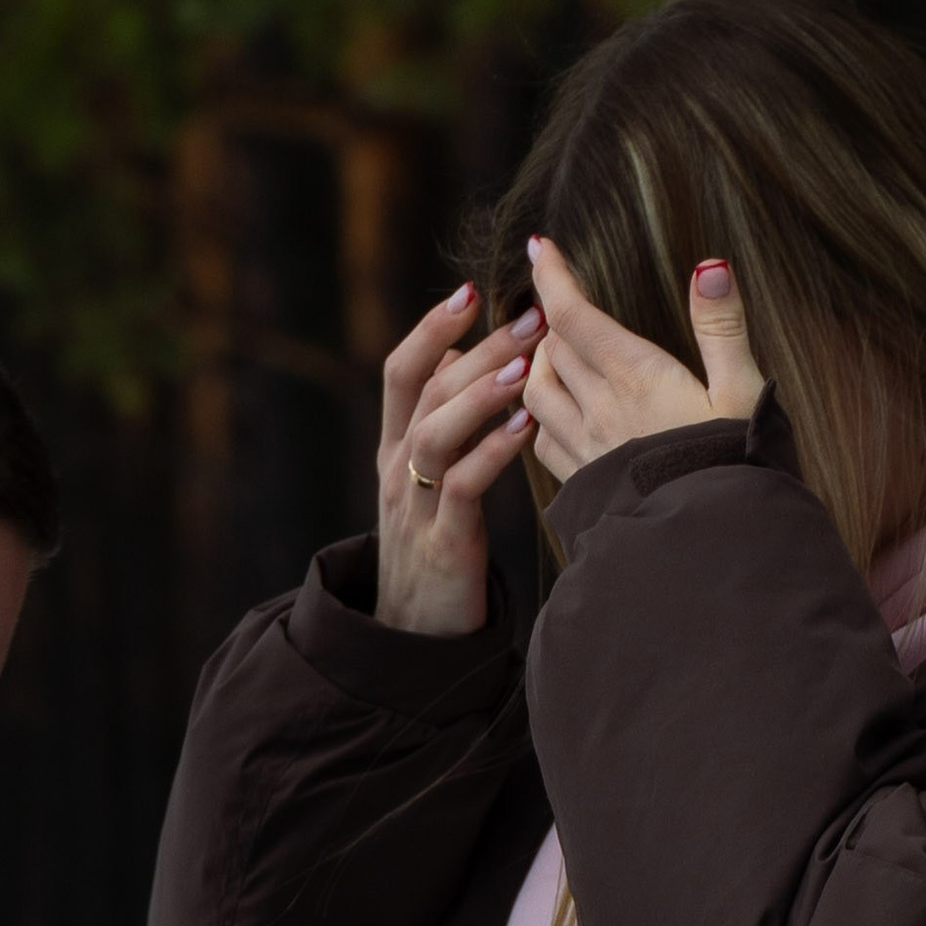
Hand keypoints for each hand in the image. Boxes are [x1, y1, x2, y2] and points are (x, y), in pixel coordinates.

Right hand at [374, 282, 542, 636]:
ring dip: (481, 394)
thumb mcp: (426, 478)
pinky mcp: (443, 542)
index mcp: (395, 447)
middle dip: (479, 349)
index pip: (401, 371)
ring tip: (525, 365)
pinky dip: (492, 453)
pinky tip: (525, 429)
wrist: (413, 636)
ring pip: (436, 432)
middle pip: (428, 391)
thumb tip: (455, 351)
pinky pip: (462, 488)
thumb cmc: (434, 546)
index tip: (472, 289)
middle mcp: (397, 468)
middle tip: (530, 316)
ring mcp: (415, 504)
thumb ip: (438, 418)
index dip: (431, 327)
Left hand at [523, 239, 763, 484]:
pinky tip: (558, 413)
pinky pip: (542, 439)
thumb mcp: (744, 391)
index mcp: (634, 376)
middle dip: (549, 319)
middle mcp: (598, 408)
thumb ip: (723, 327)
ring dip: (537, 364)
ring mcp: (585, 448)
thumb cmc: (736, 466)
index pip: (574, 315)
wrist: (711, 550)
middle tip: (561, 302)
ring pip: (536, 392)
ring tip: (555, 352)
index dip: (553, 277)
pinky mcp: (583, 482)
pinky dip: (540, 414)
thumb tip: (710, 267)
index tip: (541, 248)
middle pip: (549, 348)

------------------------------------------------

## ABOUT THIS TASK
Nothing but the lines from the one containing "index dip: (553, 277)" to the end of the entries belongs in the answer, and each must match exactly.

## THE ANSWER
index dip: (553, 277)
pinky mcp: (583, 482)
pinky dip: (540, 414)
thumb tip: (710, 267)
index tip: (541, 248)
middle pip: (549, 348)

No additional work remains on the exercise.